In ihrem Versuch legten Träger und Gruszecki einen Streifen eines magnetischen Materials auf eine mikroskopische Antenne, durch die sie einen Hochfrequenz-Strom leiteten. Dieses Mikrowellenfeld löste ein oszillierendes Magnetfeld aus, eine Energiequelle, die die Magnonen in dem Streifen anregte. Von links und rechts wanderten magnetische Wellen in den Streifen und kondensierten spontan in ein immer wiederkehrendes Muster in Raum und Zeit. Im Gegensatz zu trivialen, stehenden Wellen entstand dieses Muster schon vor der Interferenz der zwei aufeinander zulaufenden Wellen. Bei dem Muster, das regelmäßig verschwindet und von selbst wieder entsteht, muss es sich also um einen Quanteneffekt handeln.

Video: Die weltweit ersten Videoaufnahmen eines Raum-Zeit-Kristalls.
Max Planck Institute for Intelligent Systems

... und leistungsfähige Kamera

"Die Röntgenkamera kann die Wellenfronten nicht nur mit sehr hoher Auflösung, die 20 Mal besser ist als das beste Lichtmikroskop, sichtbar machen. Das geht sogar mit bis zu 40 Milliarden Bildern pro Sekunde und mit extrem hoher Sensitivität auch auf magnetische Phänomene", meint Gisela Schütz, Direktorin am MPI-IS und Leiterin der Abteilung für Moderne Magnetische Systeme.
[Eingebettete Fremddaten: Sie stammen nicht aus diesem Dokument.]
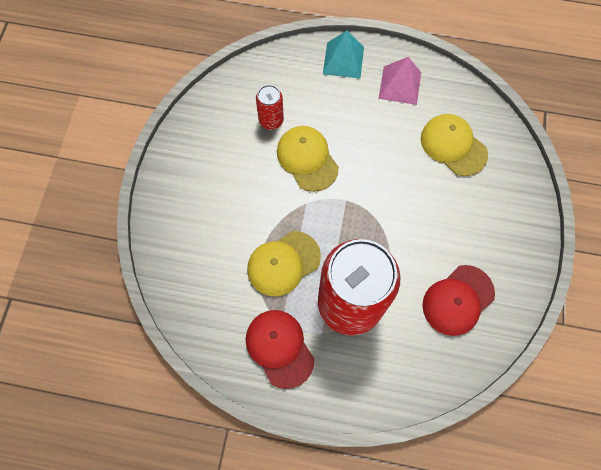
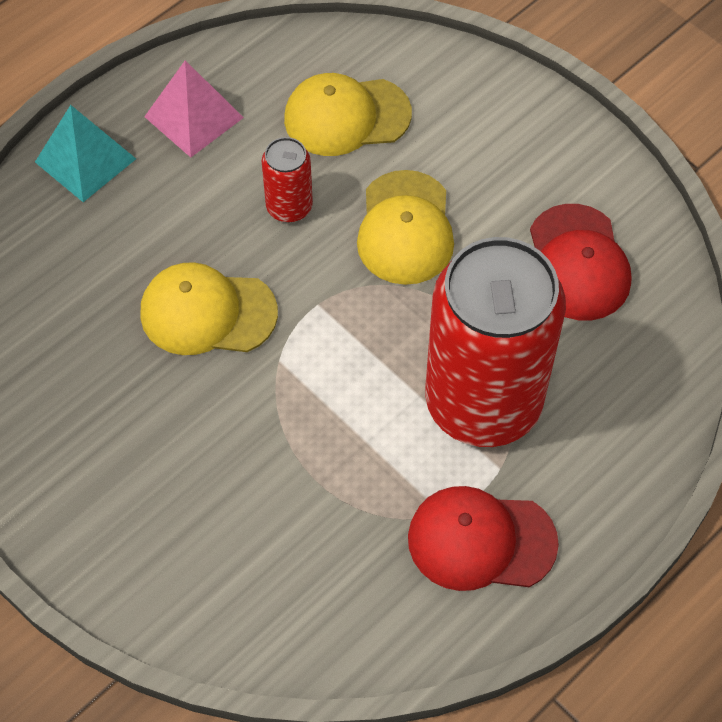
camera: 55 degrees left, 10 degrees down
yellow cap [247,231,321,297] -> yellow cap moved to [357,170,454,285]
red can [256,85,284,130] -> red can moved to [262,137,313,222]

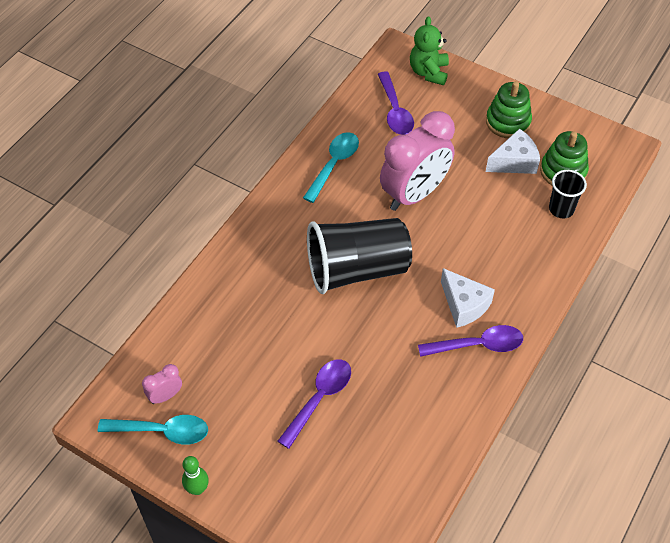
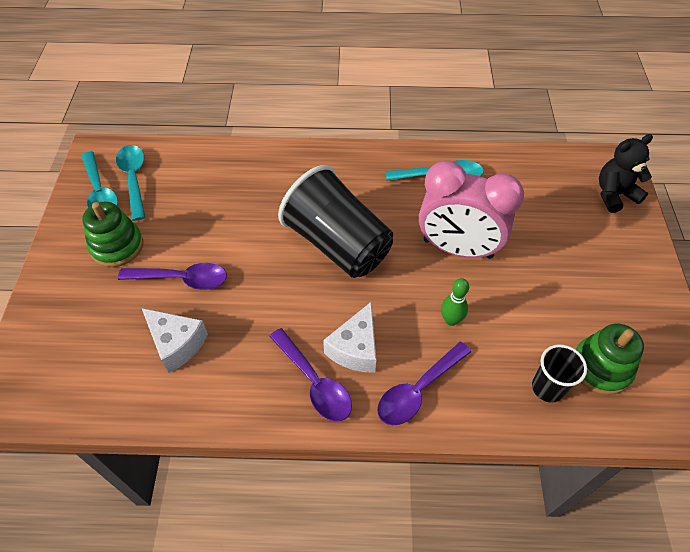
camera: 60 degrees right, 0 degrees up
pink clock [142,364,182,404] -> turquoise spoon [116,145,145,221]
green bowling pin [182,456,209,495] -> green bowling pin moved to [441,278,469,326]
purple spoon [378,72,414,135] -> purple spoon moved to [377,342,471,425]
green teddy bear [410,16,449,85] -> black teddy bear [599,134,653,213]
green stacking toy [486,81,532,138] -> green stacking toy moved to [82,202,143,267]
white cheese [486,128,540,174] -> white cheese moved to [142,308,208,373]

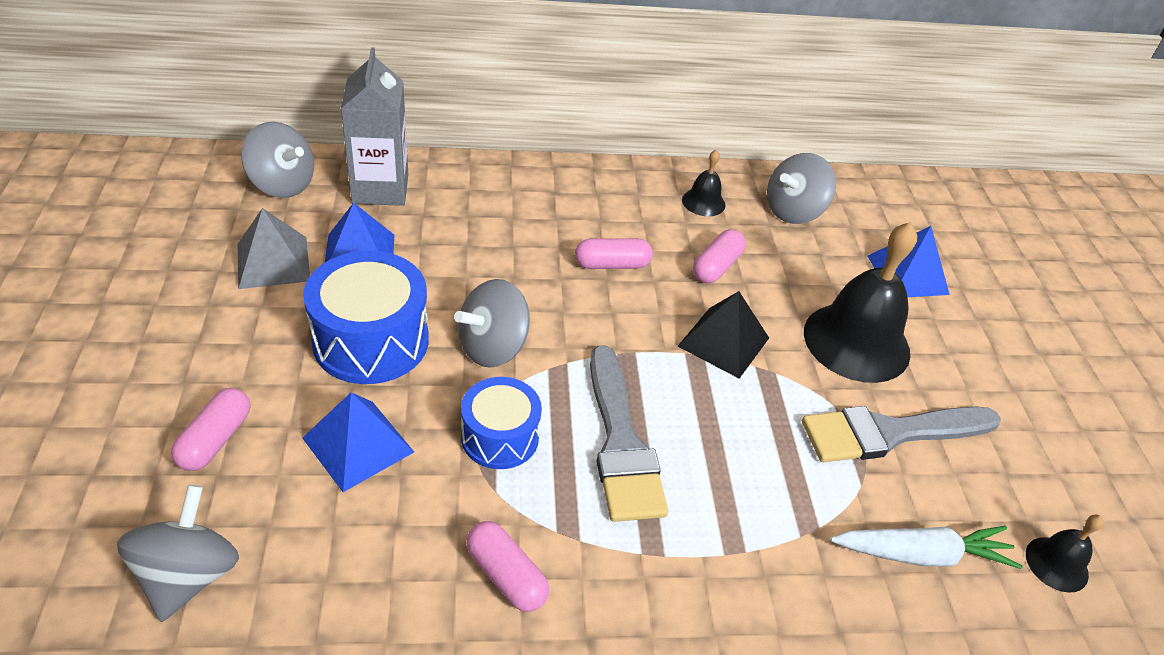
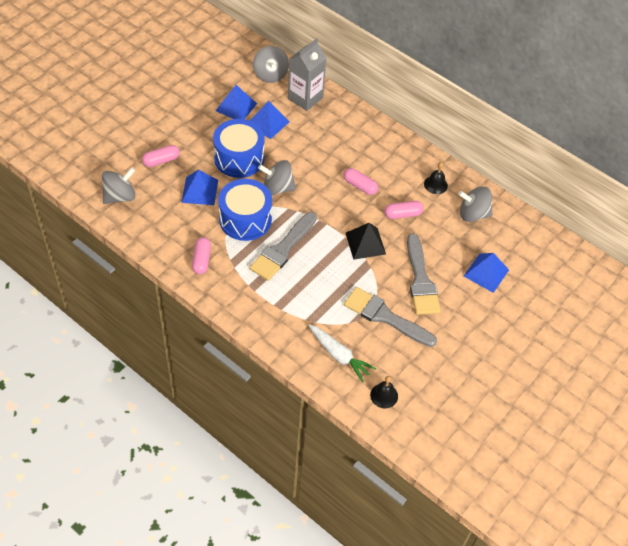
camera: 45 degrees right, 10 degrees up
grey pyramid [238,208,310,289] -> blue pyramid [216,85,257,119]
blue drum [461,377,542,469] -> blue drum [218,179,272,241], size x1.59
black bell [804,222,917,383] -> grey brush [407,234,441,315]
"Wir konnten zeigen, dass solche Raum-Zeit-Kristalle viel robuster und weit mehr verbreitet sind, als man zunächst dachte", sagt Gruszecki von der Physikfakultät der Adam Mickiewicz Universität in Poznań. "Unser Kristall kondensiert bei Raumtemperatur und Teilchen können mit ihm – anders als bei einem isolierten System – interagieren. Zudem hat er eine Größe erreicht, mit der man etwas mit dem Raum-Zeit-Kristall machen könnte. Daraus ergeben sich neben den spannenden fundamentalen Einblicken auch möglicherweise viele Anwendungen." So sei etwa das Potenzial für Anwendungen in der Kommunikationstechnik, der Radartechnik oder Bildgebung besonders groß. (red, 9.2.2021)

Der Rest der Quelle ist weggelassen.